[Data extracted from a collection]
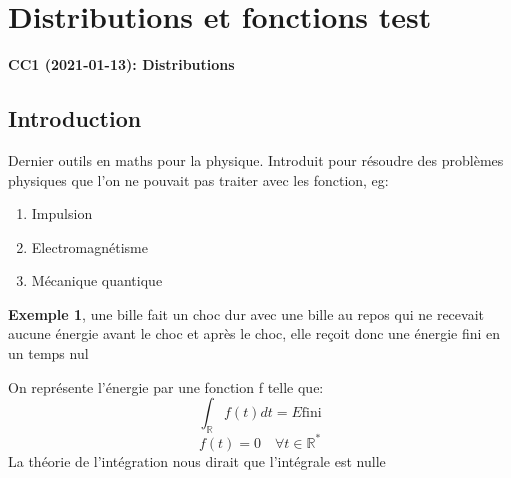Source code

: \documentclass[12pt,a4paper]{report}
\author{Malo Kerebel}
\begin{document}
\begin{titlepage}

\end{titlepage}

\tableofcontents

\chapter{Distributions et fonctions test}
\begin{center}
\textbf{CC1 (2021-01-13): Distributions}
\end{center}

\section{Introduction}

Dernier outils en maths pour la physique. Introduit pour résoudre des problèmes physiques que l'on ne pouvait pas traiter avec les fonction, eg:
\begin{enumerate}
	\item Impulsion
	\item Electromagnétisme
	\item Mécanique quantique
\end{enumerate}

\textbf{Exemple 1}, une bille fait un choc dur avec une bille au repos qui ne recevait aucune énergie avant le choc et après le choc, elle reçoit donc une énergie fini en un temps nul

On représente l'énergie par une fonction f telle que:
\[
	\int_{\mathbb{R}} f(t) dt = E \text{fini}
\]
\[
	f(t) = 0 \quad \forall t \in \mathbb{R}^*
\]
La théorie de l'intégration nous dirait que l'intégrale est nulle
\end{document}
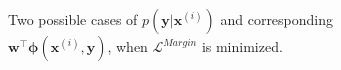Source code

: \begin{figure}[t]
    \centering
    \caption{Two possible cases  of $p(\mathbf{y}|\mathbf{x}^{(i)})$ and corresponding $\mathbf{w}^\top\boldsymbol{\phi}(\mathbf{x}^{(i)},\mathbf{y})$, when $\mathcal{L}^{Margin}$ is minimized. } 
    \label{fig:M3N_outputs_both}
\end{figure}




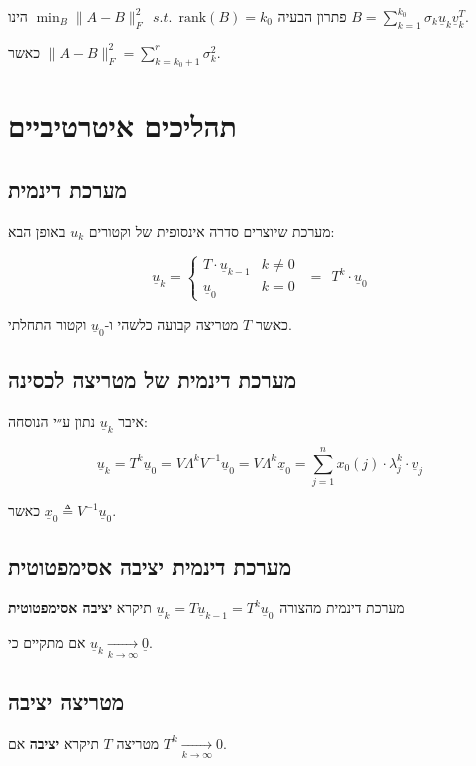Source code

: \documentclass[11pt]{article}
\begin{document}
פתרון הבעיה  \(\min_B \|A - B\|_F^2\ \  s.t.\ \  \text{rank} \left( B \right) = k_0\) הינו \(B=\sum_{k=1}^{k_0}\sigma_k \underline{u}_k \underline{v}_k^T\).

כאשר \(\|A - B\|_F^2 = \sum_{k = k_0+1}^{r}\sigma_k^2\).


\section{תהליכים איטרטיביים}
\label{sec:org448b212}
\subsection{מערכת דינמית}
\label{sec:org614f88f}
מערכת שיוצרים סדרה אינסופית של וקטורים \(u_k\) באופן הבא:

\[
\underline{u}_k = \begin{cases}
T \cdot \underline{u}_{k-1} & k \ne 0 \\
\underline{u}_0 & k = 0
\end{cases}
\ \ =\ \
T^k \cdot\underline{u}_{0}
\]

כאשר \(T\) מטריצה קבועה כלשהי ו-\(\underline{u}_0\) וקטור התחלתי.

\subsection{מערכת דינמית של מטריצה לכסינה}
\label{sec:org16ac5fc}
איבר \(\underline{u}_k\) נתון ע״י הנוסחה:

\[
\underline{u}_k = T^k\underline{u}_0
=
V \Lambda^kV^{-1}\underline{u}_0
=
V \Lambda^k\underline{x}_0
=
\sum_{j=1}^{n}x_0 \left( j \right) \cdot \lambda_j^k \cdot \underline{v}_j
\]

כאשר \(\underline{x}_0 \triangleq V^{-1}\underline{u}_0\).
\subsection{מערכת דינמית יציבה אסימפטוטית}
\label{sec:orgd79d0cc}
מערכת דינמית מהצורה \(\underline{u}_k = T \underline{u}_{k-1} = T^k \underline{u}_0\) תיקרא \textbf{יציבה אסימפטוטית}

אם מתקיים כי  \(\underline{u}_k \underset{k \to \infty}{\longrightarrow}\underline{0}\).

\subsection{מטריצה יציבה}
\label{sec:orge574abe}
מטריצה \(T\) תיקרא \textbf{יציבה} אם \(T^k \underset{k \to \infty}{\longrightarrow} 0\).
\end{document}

--

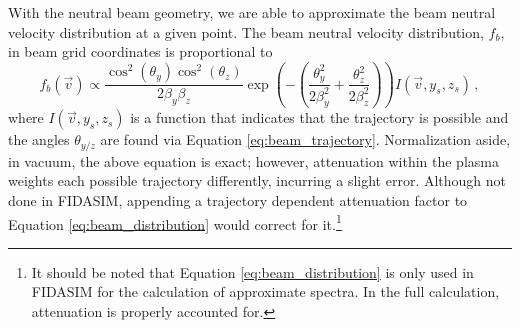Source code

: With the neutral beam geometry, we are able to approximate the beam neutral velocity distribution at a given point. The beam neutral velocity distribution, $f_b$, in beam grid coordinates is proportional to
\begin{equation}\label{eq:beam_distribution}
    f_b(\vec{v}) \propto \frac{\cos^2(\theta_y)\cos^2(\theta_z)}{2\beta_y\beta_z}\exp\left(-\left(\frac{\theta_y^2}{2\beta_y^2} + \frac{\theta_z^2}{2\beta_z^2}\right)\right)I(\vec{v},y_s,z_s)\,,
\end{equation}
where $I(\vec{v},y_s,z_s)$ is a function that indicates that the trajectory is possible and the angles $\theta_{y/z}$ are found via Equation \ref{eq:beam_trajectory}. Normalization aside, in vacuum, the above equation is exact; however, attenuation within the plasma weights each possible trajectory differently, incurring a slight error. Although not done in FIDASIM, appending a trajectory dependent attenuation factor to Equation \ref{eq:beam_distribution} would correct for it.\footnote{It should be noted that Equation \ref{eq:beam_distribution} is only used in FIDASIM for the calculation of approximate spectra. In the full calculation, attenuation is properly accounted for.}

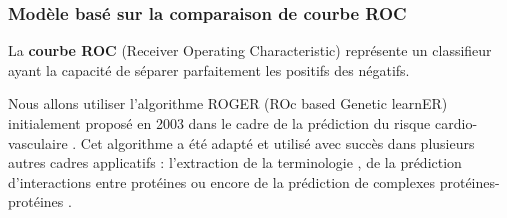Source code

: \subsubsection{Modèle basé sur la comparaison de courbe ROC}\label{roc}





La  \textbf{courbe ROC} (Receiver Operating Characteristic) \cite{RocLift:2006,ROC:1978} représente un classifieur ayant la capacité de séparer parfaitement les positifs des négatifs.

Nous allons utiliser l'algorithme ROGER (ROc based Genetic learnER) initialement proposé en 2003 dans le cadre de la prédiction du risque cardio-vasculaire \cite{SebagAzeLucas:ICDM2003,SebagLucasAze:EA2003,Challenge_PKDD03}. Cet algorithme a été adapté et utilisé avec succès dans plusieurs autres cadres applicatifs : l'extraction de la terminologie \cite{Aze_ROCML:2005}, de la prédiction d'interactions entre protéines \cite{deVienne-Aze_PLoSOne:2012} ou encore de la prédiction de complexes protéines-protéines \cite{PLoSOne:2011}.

---

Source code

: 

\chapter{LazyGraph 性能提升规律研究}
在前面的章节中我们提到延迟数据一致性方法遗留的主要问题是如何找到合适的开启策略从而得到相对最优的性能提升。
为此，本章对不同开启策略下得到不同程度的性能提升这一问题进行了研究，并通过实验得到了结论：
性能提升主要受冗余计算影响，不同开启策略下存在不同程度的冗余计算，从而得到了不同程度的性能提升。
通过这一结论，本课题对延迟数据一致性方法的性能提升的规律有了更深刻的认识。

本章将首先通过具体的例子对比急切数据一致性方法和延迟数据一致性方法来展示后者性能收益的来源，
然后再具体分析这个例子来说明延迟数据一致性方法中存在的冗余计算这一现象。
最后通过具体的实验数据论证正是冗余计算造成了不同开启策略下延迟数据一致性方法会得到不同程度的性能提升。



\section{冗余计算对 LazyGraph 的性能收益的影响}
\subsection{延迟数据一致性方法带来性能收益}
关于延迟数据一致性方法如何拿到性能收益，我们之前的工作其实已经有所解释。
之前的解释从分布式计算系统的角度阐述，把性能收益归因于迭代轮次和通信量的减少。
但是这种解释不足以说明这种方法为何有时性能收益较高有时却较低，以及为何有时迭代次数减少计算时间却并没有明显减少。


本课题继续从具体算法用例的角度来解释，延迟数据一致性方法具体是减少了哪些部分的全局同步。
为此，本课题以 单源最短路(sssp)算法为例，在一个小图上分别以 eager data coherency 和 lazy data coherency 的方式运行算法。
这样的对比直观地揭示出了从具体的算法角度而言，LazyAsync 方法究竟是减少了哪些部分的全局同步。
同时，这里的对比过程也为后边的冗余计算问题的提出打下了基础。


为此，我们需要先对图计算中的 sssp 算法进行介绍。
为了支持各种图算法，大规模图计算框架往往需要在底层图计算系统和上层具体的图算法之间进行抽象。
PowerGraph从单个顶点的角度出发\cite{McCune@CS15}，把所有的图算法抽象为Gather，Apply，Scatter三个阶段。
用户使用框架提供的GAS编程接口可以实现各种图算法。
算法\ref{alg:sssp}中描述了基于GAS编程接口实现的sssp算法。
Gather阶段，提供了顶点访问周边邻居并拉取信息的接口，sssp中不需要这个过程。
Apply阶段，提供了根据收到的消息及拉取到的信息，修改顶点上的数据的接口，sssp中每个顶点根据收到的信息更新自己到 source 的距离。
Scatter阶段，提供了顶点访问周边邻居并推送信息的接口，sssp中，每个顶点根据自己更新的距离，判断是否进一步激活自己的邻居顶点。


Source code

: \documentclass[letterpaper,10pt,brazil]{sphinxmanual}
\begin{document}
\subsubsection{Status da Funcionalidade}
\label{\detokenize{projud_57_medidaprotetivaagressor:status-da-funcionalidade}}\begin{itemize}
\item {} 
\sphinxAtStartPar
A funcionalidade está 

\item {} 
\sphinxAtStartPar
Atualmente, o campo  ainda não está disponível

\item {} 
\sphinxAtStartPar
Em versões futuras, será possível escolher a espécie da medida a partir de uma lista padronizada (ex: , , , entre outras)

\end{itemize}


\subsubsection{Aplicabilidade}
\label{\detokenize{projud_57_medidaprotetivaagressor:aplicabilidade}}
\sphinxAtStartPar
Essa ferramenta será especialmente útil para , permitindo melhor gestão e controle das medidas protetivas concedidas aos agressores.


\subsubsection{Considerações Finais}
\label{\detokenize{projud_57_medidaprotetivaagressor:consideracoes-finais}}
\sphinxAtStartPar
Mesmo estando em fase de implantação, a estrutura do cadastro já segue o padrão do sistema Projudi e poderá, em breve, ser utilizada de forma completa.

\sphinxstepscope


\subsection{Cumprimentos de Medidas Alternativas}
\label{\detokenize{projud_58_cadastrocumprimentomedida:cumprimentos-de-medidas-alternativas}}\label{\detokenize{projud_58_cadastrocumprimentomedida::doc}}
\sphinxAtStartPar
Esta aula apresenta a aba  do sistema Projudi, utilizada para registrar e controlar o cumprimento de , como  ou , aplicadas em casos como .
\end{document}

- Action item
Show every line of the records above that contains the word "está".

- Your response
A funcionalidade está 
Atualmente, o campo  ainda não está disponível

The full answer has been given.